No sun–no moon!
No morn–no noon!
No dawn–no dusk–no proper time of day–
No sky–no earthly view–
No distance looking blue–
No road–no street–no “t’other side this way”–
No end to any Row–
No indications where the Crescents go–
No top to any steeple–
No recognitions of familiar people–
No courtesies for showing ’em–
No knowing ’em!
No travelling at all–no locomotion–
No inkling of the way–no notion–
“No go” by land or ocean–
No mail–no post–
No news from any foreign coast–
No Park, no Ring, no afternoon gentility–
No company–no nobility–
No warmth, no cheerfulness, no healthful ease,
No comfortable feel in any member–
No shade, no shine, no butterflies, no bees,
No fruits, no flowers, no leaves, no birds–


That poem by Thomas Hood (1799–1845) pins down some of the reasons why I’m usually glad to see the back of this month. The weather this weekend has been the kind of cold and mist for which the word “dreary” might have been specially created. A thin smear of mist, quite unworthy of photographic effort. Three years ago, another November afternoon spent walking along the South Manchester stretch of the River Mersey yielded these fog-drenched views.


5 thoughts on “November”

  1. Gorgeous shots John! As much as I love the temperate climate of Sydney, I kind of wish we had 4 distinct seasons.
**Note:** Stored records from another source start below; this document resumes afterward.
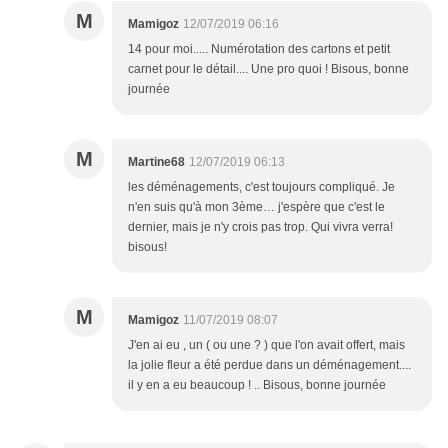
M
Mamigoz
12/07/2019 06:16
14 pour moi..... Numérotation des cartons et petit
carnet pour le détail.... Une pro quoi ! Bisous, bonne
journée
M
Martine68
12/07/2019 06:13
les déménagements, c'est toujours compliqué. Je
n'en suis qu'à mon 3ème… j'espère que c'est le
dernier, mais je n'y crois pas trop. Qui vivra verra!
bisous!
M
Mamigoz
11/07/2019 08:07
J'en ai eu , un ( ou une ? ) que l'on avait offert, mais
la jolie fleur a été perdue dans un déménagement....
il y en a eu beaucoup ! .. Bisous, bonne journée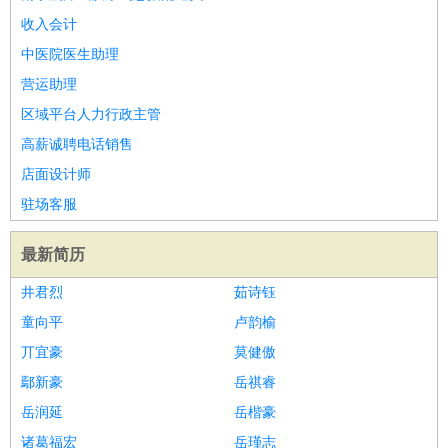
收入会计
中医院医生助理
营运助理
区域平台人力行政主管
高薪诚聘电话销售
店面设计师
驻场客服
最新简历
井君烈
茹诗钰
童向平
卢韵榆
丌宜豪
莫健傲
鄢新豪
岳祺睿
岳润延
岳楷豪
诸葛福宏
岳瑾志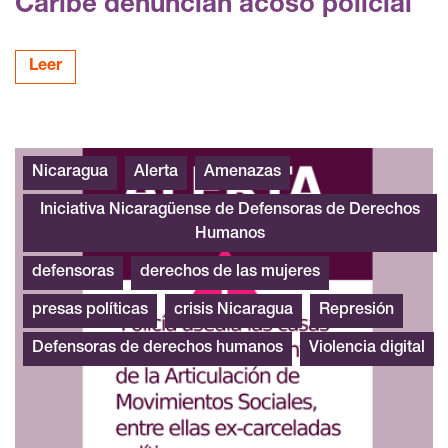
Caribe denuncian acoso policial
Leer
Alerta Urgente Nicaragua junio 20202
Nicaragua
Alerta
Amenazas
Iniciativa Nicaragüense de Defensoras de Derechos
Humanos
defensoras
derechos de las mujeres
presas políticas
crisis Nicaragua
Represión
Defensoras de derechos humanos
Violencia digital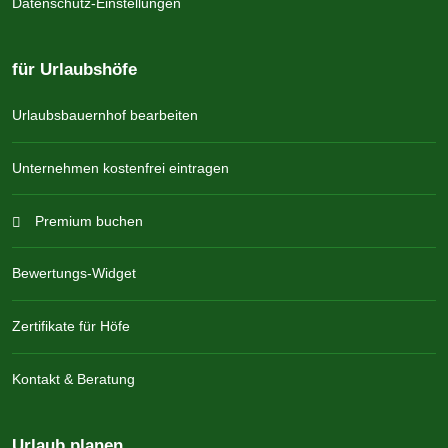
Datenschutz-Einstellungen
für Urlaubshöfe
Urlaubsbauernhof bearbeiten
Unternehmen kostenfrei eintragen
Premium buchen
Bewertungs-Widget
Zertifikate für Höfe
Kontakt & Beratung
Urlaub planen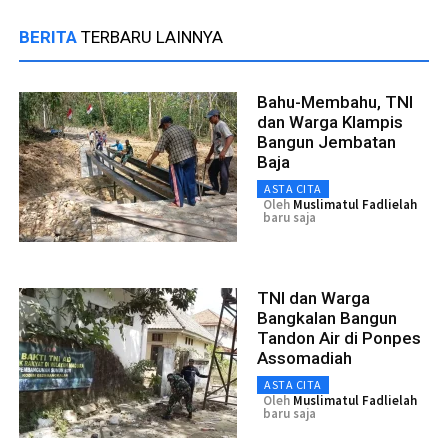
BERITA
TERBARU LAINNYA
Bahu-Membahu, TNI
dan Warga Klampis
Bangun Jembatan
Baja
ASTA CITA
Oleh
Muslimatul Fadlielah
baru saja
TNI dan Warga
Bangkalan Bangun
Tandon Air di Ponpes
Assomadiah
ASTA CITA
Oleh
Muslimatul Fadlielah
baru saja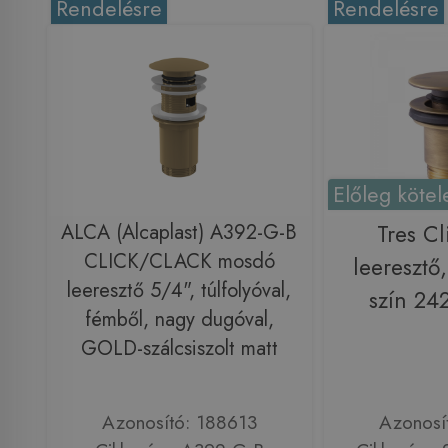
Rendelésre
Rendelésre
Előleg kötel
ALCA (Alcaplast) A392-G-B
Tres Cl
CLICK/CLACK mosdó
leeresztő
leeresztő 5/4", túlfolyóval,
szín 2
fémből, nagy dugóval,
GOLD-szálcsiszolt matt
Azonosító: 188613
Azonosí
    Mind you, I’ve never had to shovel snow or try and get to work in sleet… :)

  2. Thanks folks. In typically changeable British fashion it’s still cold today but bright and sunny with it.

    I like snow but we rarely see any which lasts. Too often the end of autumn and beginning of spring blend with winter into a long succession of grey and miserable days. This year we had no summer to speak of; it was cold and rained all the time. Now you see why the weather here is a recurrent topic of conversation!

  3. Thanks for the poem,and the poet notification Thomas Hood? Where do you find this stuff John?

    Having lived in Key West Florida for 15 years, I now appreciate seasons and Autumn/Fall in particular. I love it when all the grays merge together….

    Something unique to Wales and Ireland is drizzle, death by drizzle to be more precise.

    Are these tree photos from the continent? too flat and straight by half.

    Lovely post.Many thanks.

  4. Thanks, Scott. I was searching for another November reference when I stumbled across the poem. I’ve come across the latter before but wouldn’t have remembered any of the lines or the author’s name.

    The trees are all the same small region of South Manchester. That line of poplars is rather anomalous compared to the rest of the area.